Questions on the material>
(1) Please copy everything in the forum thread on tank evaporation from "yeah LaZy quit" down to "(Mar 12, 2003)".
(2) Answer these questions from the tank evaporation thread:
(a) How often does EMJAY do water changes?
(b) According to tinyteeth, what makes tank water evaporate faster?
(c) Where did SERRAPYGO move the thread?

Top of Supplied text

# WHO HATE IT WHEN THERE P TANK EVAPERRATES.



## LaZy (Jun 17, 2003)

KOM ON WHO HATES IT WHEN THERE TANK EVAPORATES
DAM I HATE IT ALOT sh*t LOL
2 LAZY 2 PUT MORE WATER IN BUT HAVE 2 LOL
LaZy


----------



## EMJAY (Feb 27, 2003)

why do you always tal in caps? somethign wrogn with your KB?

but seriuosly, if you do frequesnt water change slke you should then topping it off is easy. and it shouldn't evaporate too much.

i do water changes once a week now, and it doesn't dissapear that much, but i still hate it.


----------



## LaZy (Jun 17, 2003)

me i jux add water every 4 or 6 day


----------



## piranha 13 (Feb 16, 2003)

LaZy...you need to change it.....your water will start getting cloudy and dirty.


----------



## LaZy (Jun 17, 2003)

i do change the water


----------



## o snap its eric (Feb 19, 2003)

Turn off your lights and put your tank in a dark place so it doesnt evaperate.


----------



## SERRAPYGO (Feb 4, 2003)

*Moved to equipment discussion*

I agree. With weekly water changes, this shouldn't happen unless your tank is set up in the middle of the desert. Or, if there is no top. Don't be LaZy...


----------



## EMJAY (Feb 27, 2003)

yeah LaZy quit being so lazy bro,

how often you do water changes? and how big is your tank

*sorry for misplelling, im a little messed up right now.

http://www.piranha-fury.com/forum/pfury/in...t=ST&f=2&t=8874


----------



## tinyteeth (Mar 12, 2003)

i actually dont mind. gives me a reason to do a water change. the higher the temp in the tank, the faster it evaporates.


----------



## marcc420 (Jun 14, 2003)

Bottom of Supplied text
Top of Data listing

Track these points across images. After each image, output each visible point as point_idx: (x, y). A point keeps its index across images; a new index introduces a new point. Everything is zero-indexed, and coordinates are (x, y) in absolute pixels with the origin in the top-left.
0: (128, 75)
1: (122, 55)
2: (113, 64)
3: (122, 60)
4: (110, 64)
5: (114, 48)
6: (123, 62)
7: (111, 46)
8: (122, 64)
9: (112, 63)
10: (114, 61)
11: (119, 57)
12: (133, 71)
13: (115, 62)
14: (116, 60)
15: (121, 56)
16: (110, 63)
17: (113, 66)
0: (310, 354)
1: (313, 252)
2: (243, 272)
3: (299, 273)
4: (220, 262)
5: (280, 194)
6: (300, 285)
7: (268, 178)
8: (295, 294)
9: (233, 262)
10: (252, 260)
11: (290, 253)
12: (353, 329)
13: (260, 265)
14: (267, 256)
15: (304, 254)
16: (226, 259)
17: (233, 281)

Bottom of Data listing

Task-by-task answers>
(1)
yeah LaZy quit being so lazy bro,

how often you do water changes? and how big is your tank

*sorry for misplelling, im a little messed up right now.

http://www.piranha-fury.com/forum/pfury/in...t=ST&f=2&t=8874


----------



## tinyteeth (Mar 12, 2003)

(2)
(a) Once a week.
(b) A higher temperature in the tank.
(c) To equipment discussion.